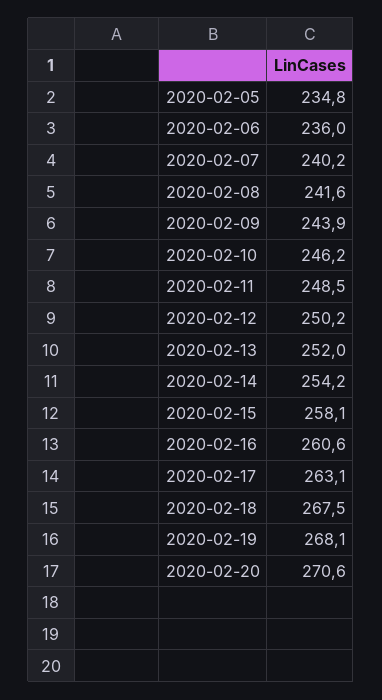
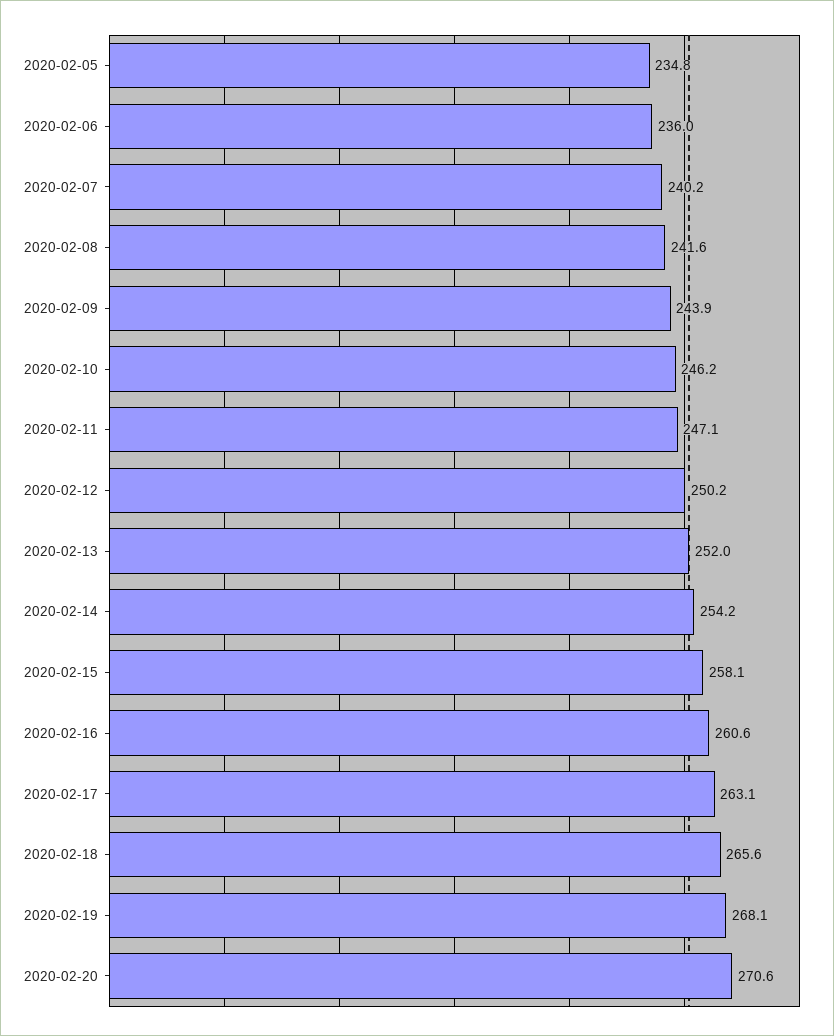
  {
    "2020-02-05": 234.8,
    "2020-02-06": 236,
    "2020-02-07": 240.2,
    "2020-02-08": 241.6,
    "2020-02-09": 243.9,
    "2020-02-10": 246.2,
-   "2020-02-11": 248.5,
+   "2020-02-11": 247.1,
    "2020-02-12": 250.2,
    "2020-02-13": 252,
    "2020-02-14": 254.2,
    "2020-02-15": 258.1,
    "2020-02-16": 260.6,
    "2020-02-17": 263.1,
-   "2020-02-18": 267.5,
+   "2020-02-18": 265.6,
    "2020-02-19": 268.1,
    "2020-02-20": 270.6
  }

-- Request --
All records above must be output exactly as they stand, excluding pictures.

-- Solved exercise --
  {
    "2020-02-05": 234.8,
    "2020-02-06": 236,
    "2020-02-07": 240.2,
    "2020-02-08": 241.6,
    "2020-02-09": 243.9,
    "2020-02-10": 246.2,
-   "2020-02-11": 248.5,
+   "2020-02-11": 247.1,
    "2020-02-12": 250.2,
    "2020-02-13": 252,
    "2020-02-14": 254.2,
    "2020-02-15": 258.1,
    "2020-02-16": 260.6,
    "2020-02-17": 263.1,
-   "2020-02-18": 267.5,
+   "2020-02-18": 265.6,
    "2020-02-19": 268.1,
    "2020-02-20": 270.6
  }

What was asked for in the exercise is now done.